March 14/43
Camp Borden
Dear Marg and Marie,–
Well you will probably be surprised to receive a letter from me, I have been getting both your letters right along but never seemed to get around to answering them until now.
In one of your letters you gave me Pat Shea’s address I haven’t been around to see him yet because A19 is quite a piece from A11 which I am in.
You were asking me what we did for entertainment around here. Well first of all there is the camp theatre Lee Hall, they have a different show there every two nights, the addmission is only fifteen cents the show holds about four thousand soldiers. I go there quite often about every second night. Then we have a bowling alley which costs you ten cents a line for that. We also have a gim where we can go and more or less keep in condition that is if we feel like it when the day is over. We have wet and dry canteens gallore in some of the canteens they have free shows for us. That is about all the entertainment I can think of right now, but you don’t appreciate all these things unless you can get away from them for a while, and to get away from them you must have a pass and they are rather hard to get right now.
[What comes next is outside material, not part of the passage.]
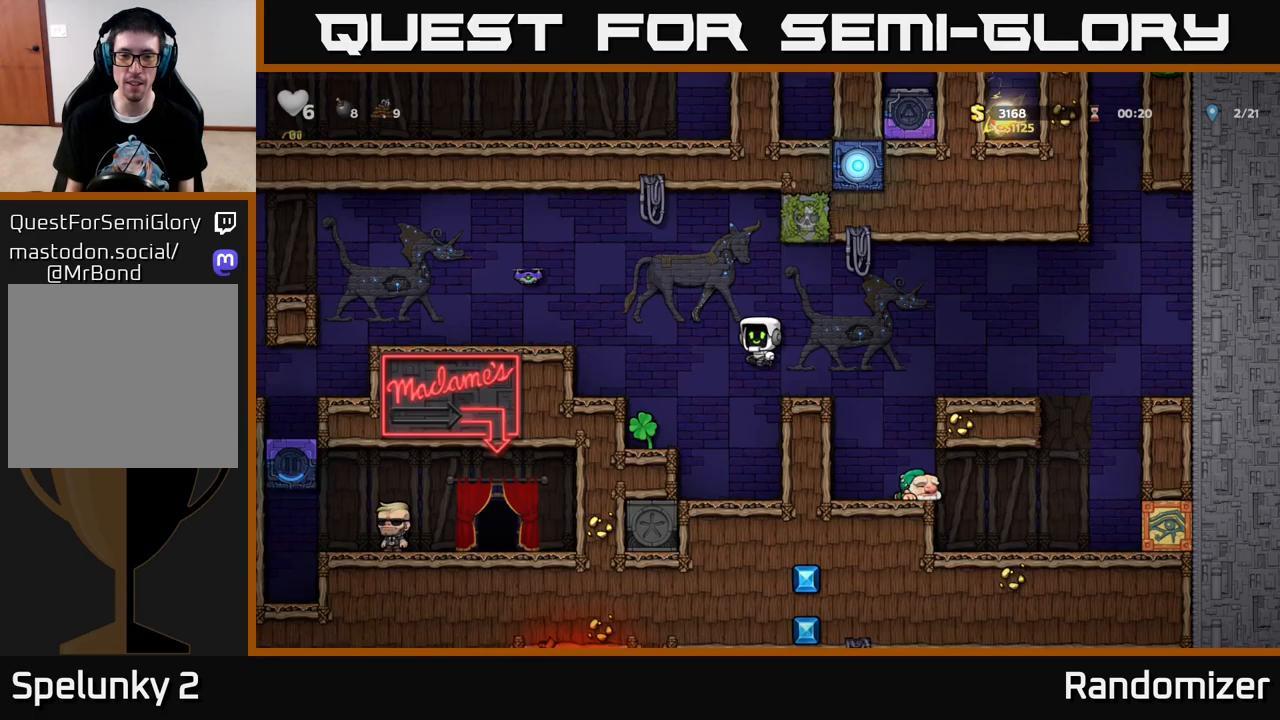
{"buttons": [], "left_stick": "center", "right_stick": "center", "events": [[33, "A", "up"], [233, "DPAD_LEFT", "up"]]}
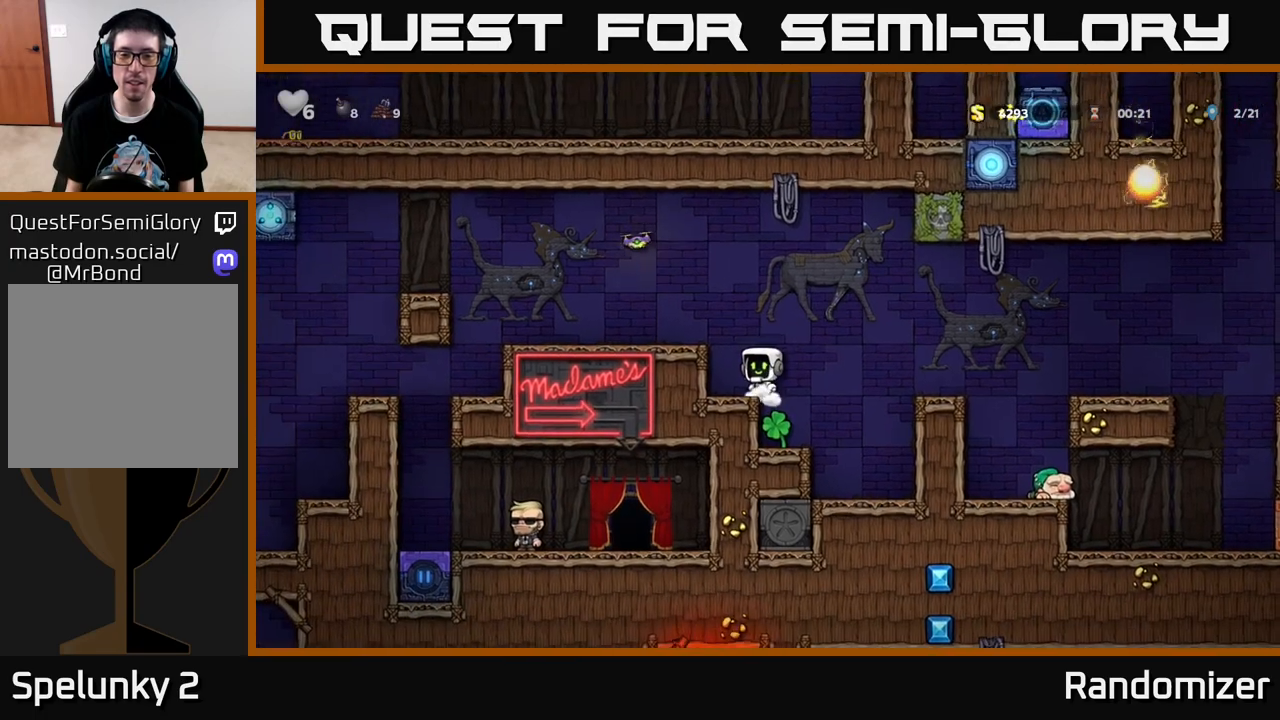
{"buttons": [], "left_stick": "center", "right_stick": "center", "events": [[33, "A", "down"], [117, "DPAD_LEFT", "down"], [167, "A", "up"], [233, "DPAD_LEFT", "up"], [300, "DPAD_RIGHT", "down"], [417, "DPAD_RIGHT", "up"]]}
I had a pass last week-end they finally broke down and let us go home for four days. Mum was really glad to see me as it had been they first time I had been home since Christmas. There wasn’t much doing up home, about the only thing I did was go to the dance at the Blue Room on Saturday night. We should get two passes a month but whether or not we are going to get them is a different question altogether. I may be getting a short week-end this coming Saturday till Monday morning but it isn’t certain yet, I think probably we will be done out of it for another two weeks again.
Oh by the way you knew that I tried my signals test well the week before I went home our Looy came up to me on a route march one day and told me that I had passed it. He certainly picked a good time to tell me because I was just about done out then, it happened to be a twenty-four mile route march we were on.
I will be going to Kingston on my course at the end of seven weeks training here which is almost up now, I expect to be going down in approximetly two or three weeks at the most. If I hadn’t passed my test I would have been going overseas in side of a months time because as soon as our training is over here they give us a two-weeks furlough and then we are sent to the coast on an overseas draft. I consider myself as one of the lucky ones boy, because one thing I wan’t before I go over is another summer in Canada and by the looks of things I think probably I am going to get it.
Our training here has really been extensive lately, you can’t imagine how they pore it into us. We have been doing a lot of shooting on the ranges lately, my score averages fifty-three out of sixty which isn’t bad at all so I was told. They had us in the 30 yd. range 100 yd. 200 yd. 500 yd and 1000 yd range. All we see down here are guns, here are a few we have taken. First of all we have our rifle which isn’t too bad except for a little kick. Then we have the Bren Gun which is the best of all, that is the one John Inglis makes you know. We also have the Thompson Sub. Machine Gun, and the Sten Gun which are practically alike except that the Tommy Gun discharges our own cartridges and the Sten Gun discharges the enemy’s cartriges and can be thrown away after using, it really is a smart gun but only cheap. Then we have the Anti Tank Rifle which is used fighting against armored veicales, it really has a kick to it about five time worse than the rifle, then we have our different types of mortars which fire bombs.
We have been doing quite a lot of ski work down here lately. Yesterday I took part in the annual Camp Borden cross country race which is five-miles and on skies by the way. I happened to be on the winning team. They had four fellows to a team, and almost every centre in the Camp entered a team. I myself came in fifth out of the whole works, but our team came in first I repeat. They took pictures of us all at first and then afterwards of the winning team. Keep posted with the papers for the next few days and you may find I am not shooting a line. They presented our team with a plack and gave each one of us a metal which I will show you some time.
Well girls I think probably I have said enough for one night so I’ll say “so long” for now
Your big brother
Lloyd.
P.S. I hope you can read my letter because I just came from the wet canteen which isn’t hard to tell.